---------- KUTIPAN TERPILIH ----------

JAKARTA - Selasa (21/3/2017) malam, puluhan orang memadati
ruang tengah kantor LBH Jakarta. Mulai dari pegiat HAM, relawan kemanusiaan,
tokoh agama hingga para petani yang berasal dari Karawang duduk bersama dalam suasana duka.
Mereka duduk melingkar dan mendaraskan doa untuk Patmi (48),
seorang petani perempuan dari kawasan Pegunungan Kendeng yang wafat usai
melakukan aksi unjuk rasa di depan Istana.
Hampir sepekan, Patmi bersama 49 petani lainnya melakukan
aksi protes mengecor kaki mereka dengan semen. Aksi tersebut menjadi simbol
kehidupan mereka yang terbelenggu oleh keberadaan pabrik semen di kawasan
Pegunungan Kendeng.
Seusai acara, beberapa orang terlihat enggan untuk pulang.
Sebagian ada yang duduk berbincang. Sebagian lagi mengabadikan tumpukan kotak
kayu yang sempat digunakan oleh para petani Kendeng untuk mengecor kakinya.
Berita wafatnya Patmi menyebar cepat di media sosial. Tidak
sedikit netizen yang mengunggah foto Patmi saat melakukan aksi cor kaki. Ucapan
belasungkawa dan ungkapan rasa solidaritas mengalir untuk Patmi. Begitu juga
dengan pihak Istana.

---------- DATA YANG DISEDIAKAN ----------

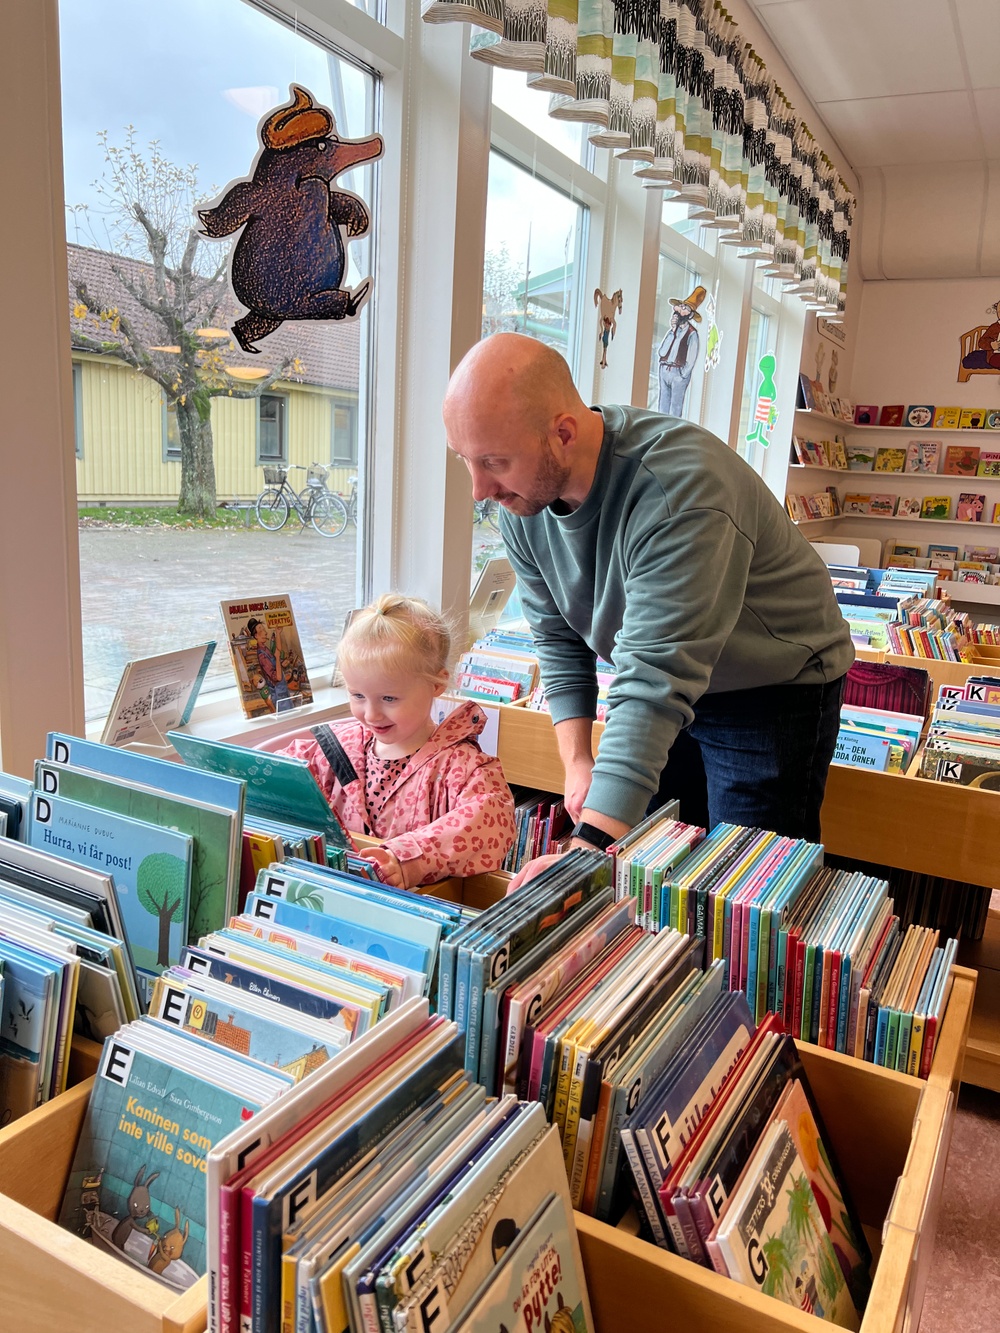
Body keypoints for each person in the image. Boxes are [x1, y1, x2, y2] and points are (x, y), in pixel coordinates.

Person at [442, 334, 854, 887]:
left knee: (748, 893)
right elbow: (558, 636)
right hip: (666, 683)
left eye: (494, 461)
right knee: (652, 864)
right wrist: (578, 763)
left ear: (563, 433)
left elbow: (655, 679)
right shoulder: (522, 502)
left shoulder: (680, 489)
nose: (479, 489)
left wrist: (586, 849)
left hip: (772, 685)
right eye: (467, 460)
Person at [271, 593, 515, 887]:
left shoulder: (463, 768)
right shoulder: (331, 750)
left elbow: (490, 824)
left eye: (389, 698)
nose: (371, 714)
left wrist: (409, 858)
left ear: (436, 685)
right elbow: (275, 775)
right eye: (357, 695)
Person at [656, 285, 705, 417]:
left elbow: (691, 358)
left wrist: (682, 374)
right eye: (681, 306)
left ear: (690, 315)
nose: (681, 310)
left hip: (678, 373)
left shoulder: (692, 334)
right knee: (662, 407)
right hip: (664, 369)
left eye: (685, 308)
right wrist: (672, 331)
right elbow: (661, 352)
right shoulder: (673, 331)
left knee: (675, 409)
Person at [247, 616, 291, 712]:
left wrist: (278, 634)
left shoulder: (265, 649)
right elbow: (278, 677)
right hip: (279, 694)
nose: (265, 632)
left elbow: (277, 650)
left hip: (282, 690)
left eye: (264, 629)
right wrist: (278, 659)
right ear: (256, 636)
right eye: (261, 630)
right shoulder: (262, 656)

----------
---------- DATA YANG DISEDIAKAN ----------

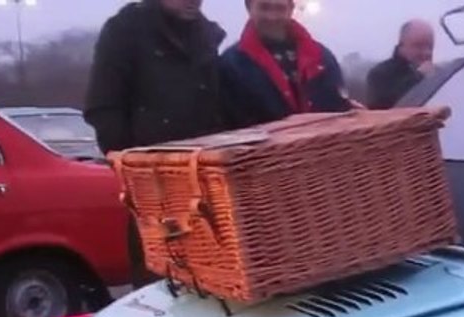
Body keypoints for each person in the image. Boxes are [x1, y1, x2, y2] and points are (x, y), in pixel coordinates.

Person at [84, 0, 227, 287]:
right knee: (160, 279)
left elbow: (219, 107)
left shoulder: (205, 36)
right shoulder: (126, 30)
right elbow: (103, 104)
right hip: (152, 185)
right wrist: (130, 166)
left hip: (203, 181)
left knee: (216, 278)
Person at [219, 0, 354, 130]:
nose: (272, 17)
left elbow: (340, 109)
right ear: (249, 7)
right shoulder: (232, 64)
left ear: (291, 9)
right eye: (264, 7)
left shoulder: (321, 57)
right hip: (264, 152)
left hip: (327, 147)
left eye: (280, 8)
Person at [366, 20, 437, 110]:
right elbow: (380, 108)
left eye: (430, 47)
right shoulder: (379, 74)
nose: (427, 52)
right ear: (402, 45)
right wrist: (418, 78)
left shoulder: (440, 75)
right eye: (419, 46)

----------
---------- DATA YANG DISEDIAKAN ----------

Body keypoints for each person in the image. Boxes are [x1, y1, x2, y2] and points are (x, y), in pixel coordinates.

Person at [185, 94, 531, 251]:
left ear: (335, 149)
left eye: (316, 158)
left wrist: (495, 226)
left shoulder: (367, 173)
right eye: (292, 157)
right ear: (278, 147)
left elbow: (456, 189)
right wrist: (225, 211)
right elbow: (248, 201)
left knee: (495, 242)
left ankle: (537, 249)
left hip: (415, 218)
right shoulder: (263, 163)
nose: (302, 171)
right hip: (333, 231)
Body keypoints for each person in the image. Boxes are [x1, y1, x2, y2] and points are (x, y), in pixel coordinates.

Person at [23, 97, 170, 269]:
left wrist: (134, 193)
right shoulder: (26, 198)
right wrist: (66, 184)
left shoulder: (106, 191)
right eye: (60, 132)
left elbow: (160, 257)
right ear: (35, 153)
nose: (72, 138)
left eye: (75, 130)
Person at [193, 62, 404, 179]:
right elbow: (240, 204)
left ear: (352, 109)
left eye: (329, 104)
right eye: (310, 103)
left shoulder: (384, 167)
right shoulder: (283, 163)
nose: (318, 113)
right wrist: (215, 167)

----------

## PETUNJUK LATIHAN
Lanjutkan berita tentang wafatnya Patmi, petani dari Pegunungan Kendeng, mulai dari kalimat sesudah kalimat terakhirnya. Baris-baris data tidak dipakai dalam latihan ini.

## JAWABAN LATIHAN
Namun, respon Kepala Kantor Staf Presiden Teten Masduki
terhadap aksi protes para petani Kendeng itu justru mengganggu pikiran saya
sejak semalam. Teten meminta aksi mengecor kaki dihentikan setelah salah satu
petani meninggal.
"Kalau aksi itu hak demokrasi, cuma jangan nyemen lagi lah, itu kan membahayakan
kesehatan. Kalau aksi, enggak usah melakukan tindakan yang membahayakan,"
kata Teten di Kompleks Istana, Jakarta, Selasa (21/3/2017) seperti dikutip dari
situs Kantor Berita Radio (KBR).
"Sebenarnya kan pemerintah bisa cegah seperti misalnya
orang demo katakanlah naik ke gedung tinggi mau ngancam bunuh diri, kan pemerintah
harus bisa hentikan," ucap Teten.
Kemudian muncul pertanyaan di kepala saya, sampai sejauh
mana Teten, termasuk saya sendiri, memaknai perjuangan para petani Kendeng
selama ini?
Apa yang membuat para petani Kendeng ini rela mencor kaki
untuk kedua kalinya dan mendesak bertemu dengan Presiden Jokowi?
Bayu Agni, seorang musisi, mengatakan kepada
saya,"Mungkin, apa yang dilakukan oleh petani Kendeng itu tidak masuk di
logika berpikir sebagian besar kita yang tinggal di kota. Keyakinan mereka atas
kelestarian alam jauh berbeda dengan keyakinan yang kita miliki. Kita sudah
berjarak, tidak menyatu dengan alam."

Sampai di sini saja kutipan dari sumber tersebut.